◆ **Task details**
Please copy every line of the listing below word for word, leaving out the pictures.

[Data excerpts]
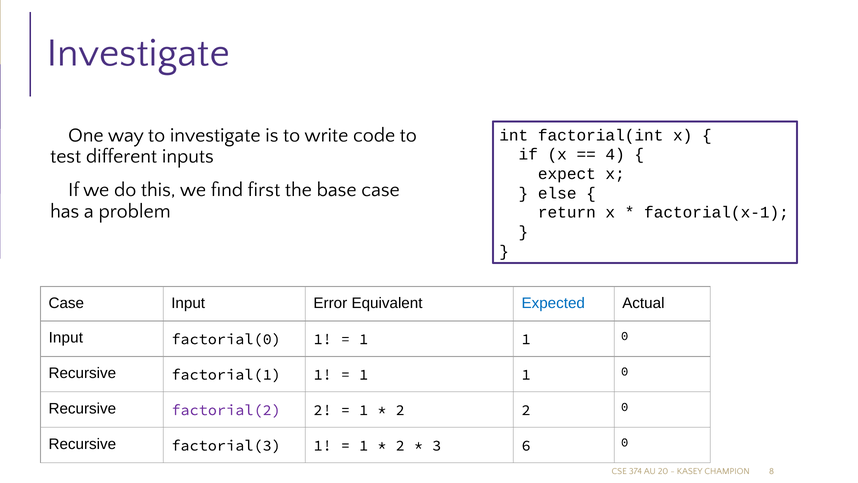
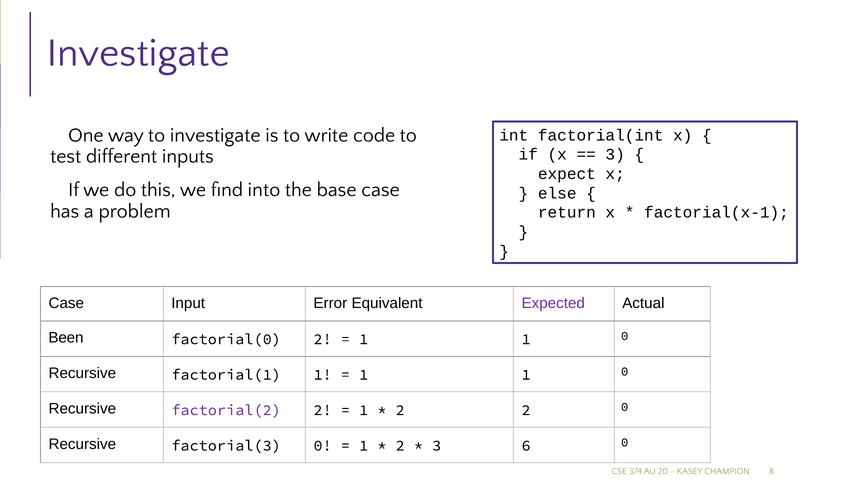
4 at (615, 155): 4 -> 3
first: first -> into
Expected colour: blue -> purple
Input at (66, 338): Input -> Been
factorial(0 1: 1 -> 2
factorial(3 1: 1 -> 0
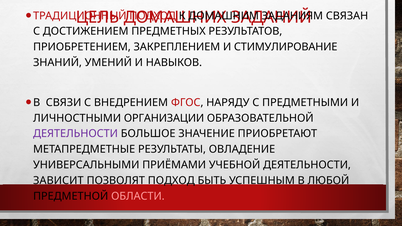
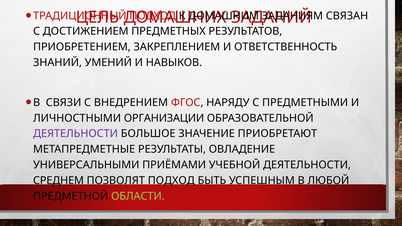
СТИМУЛИРОВАНИЕ: СТИМУЛИРОВАНИЕ -> ОТВЕТСТВЕННОСТЬ
ЗАВИСИТ: ЗАВИСИТ -> СРЕДНЕМ
ОБЛАСТИ colour: pink -> light green
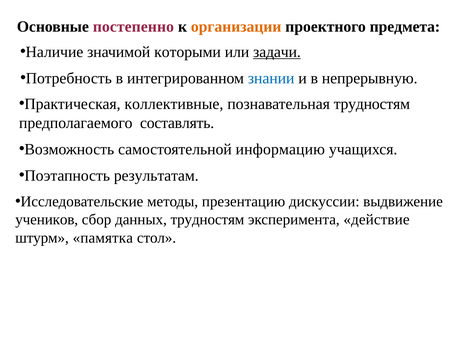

◆ **Result below**
4 at (615, 155): 4 -> 3
first: first -> into
Expected colour: blue -> purple
Input at (66, 338): Input -> Been
factorial(0 1: 1 -> 2
factorial(3 1: 1 -> 0
СТИМУЛИРОВАНИЕ: СТИМУЛИРОВАНИЕ -> ОТВЕТСТВЕННОСТЬ
ЗАВИСИТ: ЗАВИСИТ -> СРЕДНЕМ
ОБЛАСТИ colour: pink -> light green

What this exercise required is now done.